=== Collected data entries ===
= = = = = = =
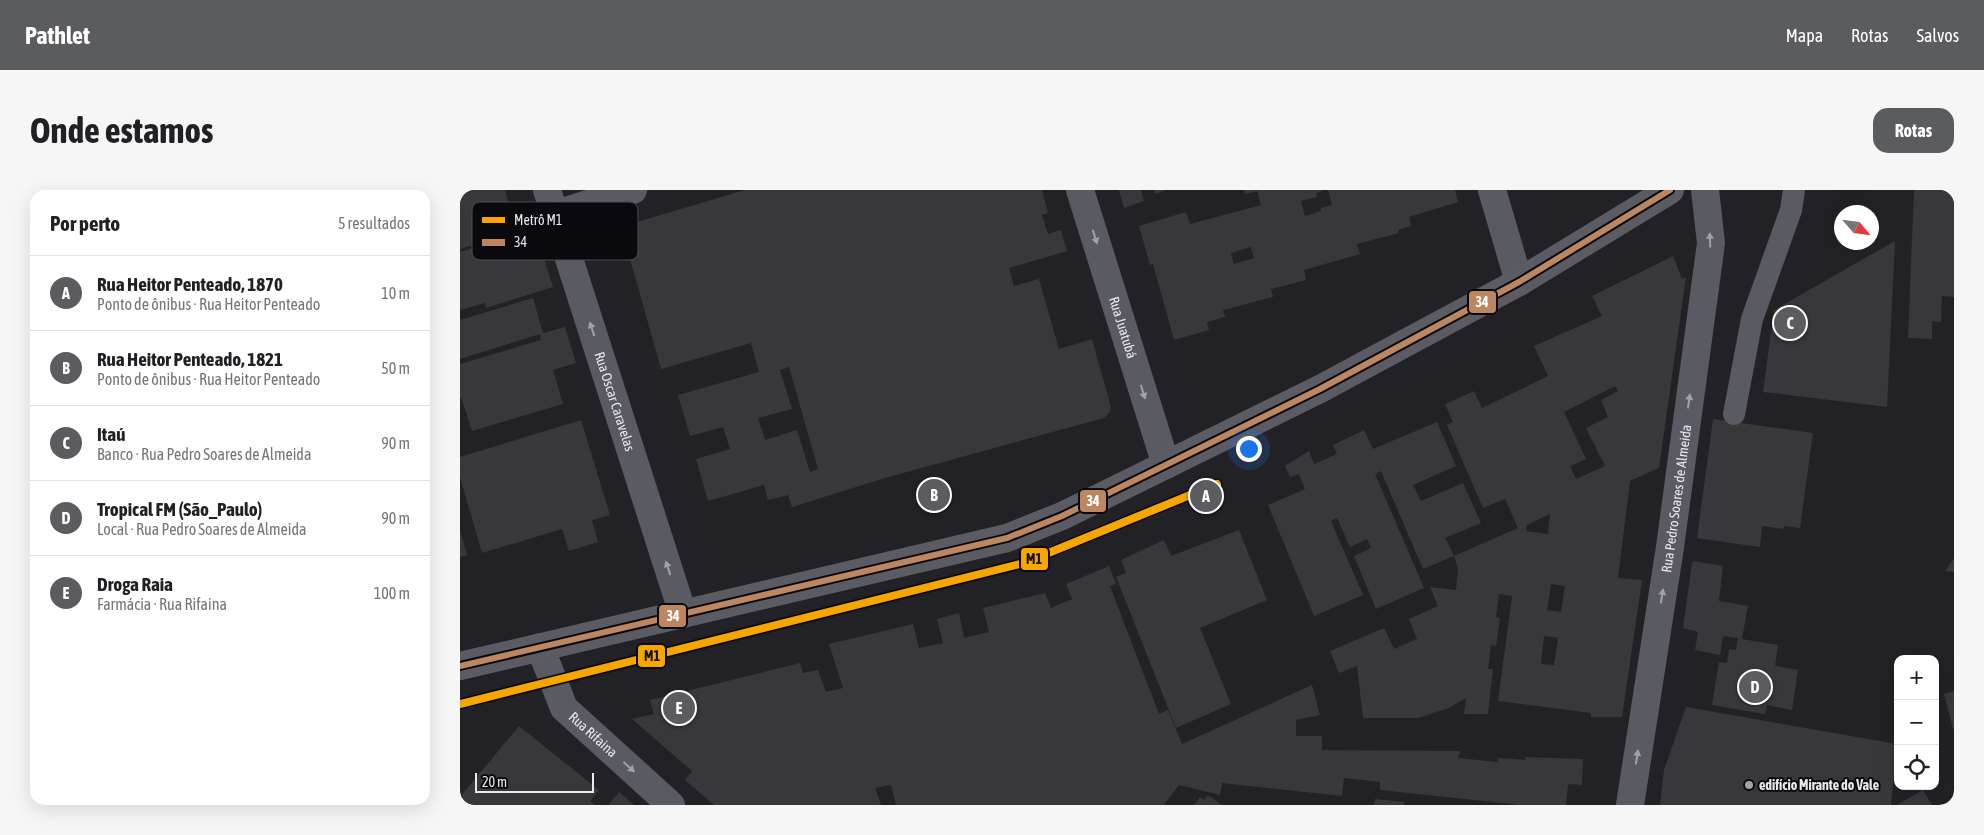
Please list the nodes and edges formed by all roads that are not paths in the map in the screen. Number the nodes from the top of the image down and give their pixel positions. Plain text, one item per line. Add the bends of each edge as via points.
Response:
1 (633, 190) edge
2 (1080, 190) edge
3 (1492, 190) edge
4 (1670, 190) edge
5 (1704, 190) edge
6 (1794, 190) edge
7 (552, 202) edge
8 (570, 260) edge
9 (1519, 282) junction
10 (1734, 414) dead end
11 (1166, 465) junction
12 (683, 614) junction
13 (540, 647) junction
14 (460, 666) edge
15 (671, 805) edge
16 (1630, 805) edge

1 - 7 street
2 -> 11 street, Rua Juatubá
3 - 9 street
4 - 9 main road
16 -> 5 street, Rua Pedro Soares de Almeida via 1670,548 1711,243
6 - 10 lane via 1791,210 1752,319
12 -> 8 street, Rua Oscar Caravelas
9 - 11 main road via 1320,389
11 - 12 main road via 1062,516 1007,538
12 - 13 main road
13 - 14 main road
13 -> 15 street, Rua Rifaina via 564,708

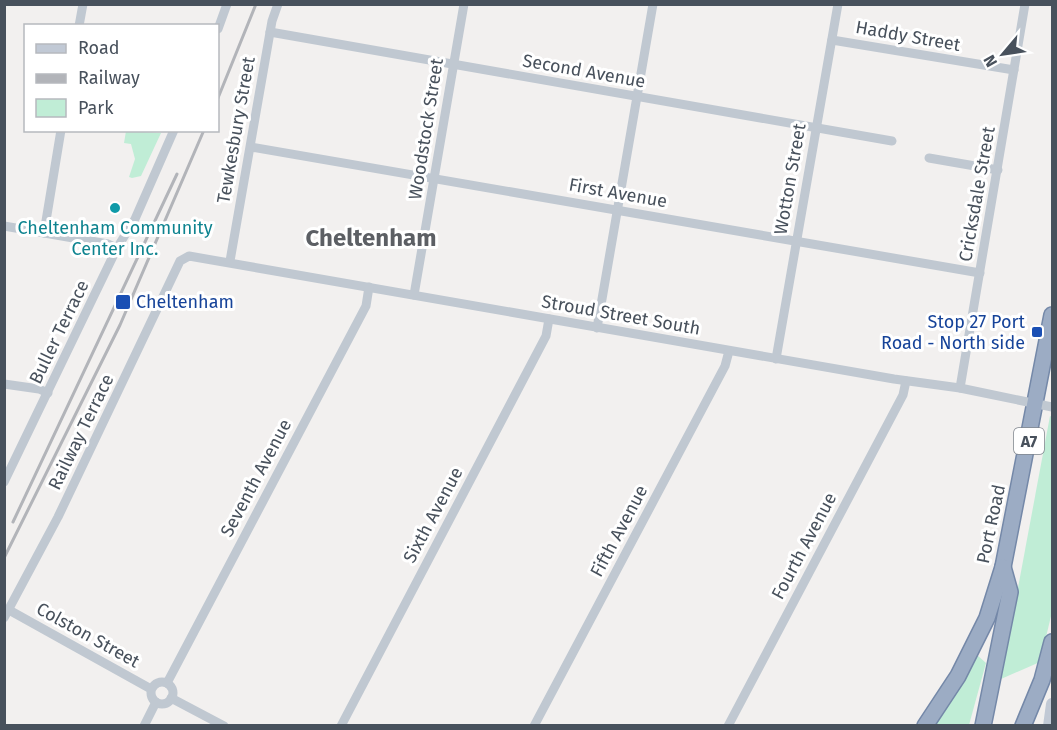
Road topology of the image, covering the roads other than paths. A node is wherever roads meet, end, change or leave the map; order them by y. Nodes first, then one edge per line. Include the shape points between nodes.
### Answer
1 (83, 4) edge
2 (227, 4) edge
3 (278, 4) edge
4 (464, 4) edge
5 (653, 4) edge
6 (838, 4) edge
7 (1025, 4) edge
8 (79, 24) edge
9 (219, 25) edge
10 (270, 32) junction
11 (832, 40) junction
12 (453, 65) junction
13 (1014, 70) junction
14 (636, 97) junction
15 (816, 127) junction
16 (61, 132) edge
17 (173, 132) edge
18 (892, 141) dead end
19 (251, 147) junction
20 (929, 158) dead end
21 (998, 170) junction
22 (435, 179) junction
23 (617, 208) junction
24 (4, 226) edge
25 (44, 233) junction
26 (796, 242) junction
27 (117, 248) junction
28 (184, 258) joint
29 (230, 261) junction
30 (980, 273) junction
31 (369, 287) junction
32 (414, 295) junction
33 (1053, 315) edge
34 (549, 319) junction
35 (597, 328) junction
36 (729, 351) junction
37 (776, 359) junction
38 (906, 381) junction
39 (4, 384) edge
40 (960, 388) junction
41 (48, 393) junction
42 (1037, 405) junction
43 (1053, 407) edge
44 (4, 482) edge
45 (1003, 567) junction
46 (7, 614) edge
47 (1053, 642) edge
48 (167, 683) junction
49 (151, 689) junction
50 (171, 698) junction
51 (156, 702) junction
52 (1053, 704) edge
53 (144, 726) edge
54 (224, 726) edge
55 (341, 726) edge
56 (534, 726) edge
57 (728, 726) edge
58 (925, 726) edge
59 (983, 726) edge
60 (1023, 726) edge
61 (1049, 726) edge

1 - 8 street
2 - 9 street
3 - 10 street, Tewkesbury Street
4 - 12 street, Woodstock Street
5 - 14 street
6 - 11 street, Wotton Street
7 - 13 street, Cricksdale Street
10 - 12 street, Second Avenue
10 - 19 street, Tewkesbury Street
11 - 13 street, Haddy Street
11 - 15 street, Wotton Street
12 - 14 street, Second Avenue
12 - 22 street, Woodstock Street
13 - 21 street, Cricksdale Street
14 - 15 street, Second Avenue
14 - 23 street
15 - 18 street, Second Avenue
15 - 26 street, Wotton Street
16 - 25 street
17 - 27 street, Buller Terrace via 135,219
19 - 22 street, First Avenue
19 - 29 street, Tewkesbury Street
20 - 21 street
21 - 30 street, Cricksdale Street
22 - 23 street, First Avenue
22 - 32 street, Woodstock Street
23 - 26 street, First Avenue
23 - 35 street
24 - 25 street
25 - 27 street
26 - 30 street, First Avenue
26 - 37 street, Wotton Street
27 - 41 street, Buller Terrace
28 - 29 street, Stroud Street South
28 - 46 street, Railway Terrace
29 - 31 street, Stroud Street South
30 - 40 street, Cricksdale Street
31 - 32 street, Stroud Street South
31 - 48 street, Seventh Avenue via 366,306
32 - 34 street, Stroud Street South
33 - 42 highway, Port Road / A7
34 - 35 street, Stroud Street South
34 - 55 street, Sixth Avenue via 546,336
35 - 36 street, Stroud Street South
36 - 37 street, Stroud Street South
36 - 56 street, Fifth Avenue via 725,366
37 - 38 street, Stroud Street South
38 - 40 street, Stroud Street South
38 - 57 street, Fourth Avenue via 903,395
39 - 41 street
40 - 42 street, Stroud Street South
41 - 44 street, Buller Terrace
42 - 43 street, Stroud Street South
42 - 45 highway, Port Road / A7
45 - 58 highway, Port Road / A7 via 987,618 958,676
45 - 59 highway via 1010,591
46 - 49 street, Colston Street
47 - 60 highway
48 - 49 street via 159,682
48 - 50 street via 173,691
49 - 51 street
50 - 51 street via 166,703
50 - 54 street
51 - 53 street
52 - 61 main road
= = = = = = =
Once the pictures are removed, return the entries exactly as they stand.

Please list the nodes and edges formed by all roads that are not paths in the map in the screen. Number the nodes from the top of the image down and give their pixel positions. Plain text, one item per line. Add the bends of each edge as via points.
Response:
1 (633, 190) edge
2 (1080, 190) edge
3 (1492, 190) edge
4 (1670, 190) edge
5 (1704, 190) edge
6 (1794, 190) edge
7 (552, 202) edge
8 (570, 260) edge
9 (1519, 282) junction
10 (1734, 414) dead end
11 (1166, 465) junction
12 (683, 614) junction
13 (540, 647) junction
14 (460, 666) edge
15 (671, 805) edge
16 (1630, 805) edge

1 - 7 street
2 -> 11 street, Rua Juatubá
3 - 9 street
4 - 9 main road
16 -> 5 street, Rua Pedro Soares de Almeida via 1670,548 1711,243
6 - 10 lane via 1791,210 1752,319
12 -> 8 street, Rua Oscar Caravelas
9 - 11 main road via 1320,389
11 - 12 main road via 1062,516 1007,538
12 - 13 main road
13 - 14 main road
13 -> 15 street, Rua Rifaina via 564,708

Road topology of the image, covering the roads other than paths. A node is wherever roads meet, end, change or leave the map; order them by y. Nodes first, then one edge per line. Include the shape points between nodes.
### Answer
1 (83, 4) edge
2 (227, 4) edge
3 (278, 4) edge
4 (464, 4) edge
5 (653, 4) edge
6 (838, 4) edge
7 (1025, 4) edge
8 (79, 24) edge
9 (219, 25) edge
10 (270, 32) junction
11 (832, 40) junction
12 (453, 65) junction
13 (1014, 70) junction
14 (636, 97) junction
15 (816, 127) junction
16 (61, 132) edge
17 (173, 132) edge
18 (892, 141) dead end
19 (251, 147) junction
20 (929, 158) dead end
21 (998, 170) junction
22 (435, 179) junction
23 (617, 208) junction
24 (4, 226) edge
25 (44, 233) junction
26 (796, 242) junction
27 (117, 248) junction
28 (184, 258) joint
29 (230, 261) junction
30 (980, 273) junction
31 (369, 287) junction
32 (414, 295) junction
33 (1053, 315) edge
34 (549, 319) junction
35 (597, 328) junction
36 (729, 351) junction
37 (776, 359) junction
38 (906, 381) junction
39 (4, 384) edge
40 (960, 388) junction
41 (48, 393) junction
42 (1037, 405) junction
43 (1053, 407) edge
44 (4, 482) edge
45 (1003, 567) junction
46 (7, 614) edge
47 (1053, 642) edge
48 (167, 683) junction
49 (151, 689) junction
50 (171, 698) junction
51 (156, 702) junction
52 (1053, 704) edge
53 (144, 726) edge
54 (224, 726) edge
55 (341, 726) edge
56 (534, 726) edge
57 (728, 726) edge
58 (925, 726) edge
59 (983, 726) edge
60 (1023, 726) edge
61 (1049, 726) edge

1 - 8 street
2 - 9 street
3 - 10 street, Tewkesbury Street
4 - 12 street, Woodstock Street
5 - 14 street
6 - 11 street, Wotton Street
7 - 13 street, Cricksdale Street
10 - 12 street, Second Avenue
10 - 19 street, Tewkesbury Street
11 - 13 street, Haddy Street
11 - 15 street, Wotton Street
12 - 14 street, Second Avenue
12 - 22 street, Woodstock Street
13 - 21 street, Cricksdale Street
14 - 15 street, Second Avenue
14 - 23 street
15 - 18 street, Second Avenue
15 - 26 street, Wotton Street
16 - 25 street
17 - 27 street, Buller Terrace via 135,219
19 - 22 street, First Avenue
19 - 29 street, Tewkesbury Street
20 - 21 street
21 - 30 street, Cricksdale Street
22 - 23 street, First Avenue
22 - 32 street, Woodstock Street
23 - 26 street, First Avenue
23 - 35 street
24 - 25 street
25 - 27 street
26 - 30 street, First Avenue
26 - 37 street, Wotton Street
27 - 41 street, Buller Terrace
28 - 29 street, Stroud Street South
28 - 46 street, Railway Terrace
29 - 31 street, Stroud Street South
30 - 40 street, Cricksdale Street
31 - 32 street, Stroud Street South
31 - 48 street, Seventh Avenue via 366,306
32 - 34 street, Stroud Street South
33 - 42 highway, Port Road / A7
34 - 35 street, Stroud Street South
34 - 55 street, Sixth Avenue via 546,336
35 - 36 street, Stroud Street South
36 - 37 street, Stroud Street South
36 - 56 street, Fifth Avenue via 725,366
37 - 38 street, Stroud Street South
38 - 40 street, Stroud Street South
38 - 57 street, Fourth Avenue via 903,395
39 - 41 street
40 - 42 street, Stroud Street South
41 - 44 street, Buller Terrace
42 - 43 street, Stroud Street South
42 - 45 highway, Port Road / A7
45 - 58 highway, Port Road / A7 via 987,618 958,676
45 - 59 highway via 1010,591
46 - 49 street, Colston Street
47 - 60 highway
48 - 49 street via 159,682
48 - 50 street via 173,691
49 - 51 street
50 - 51 street via 166,703
50 - 54 street
51 - 53 street
52 - 61 main road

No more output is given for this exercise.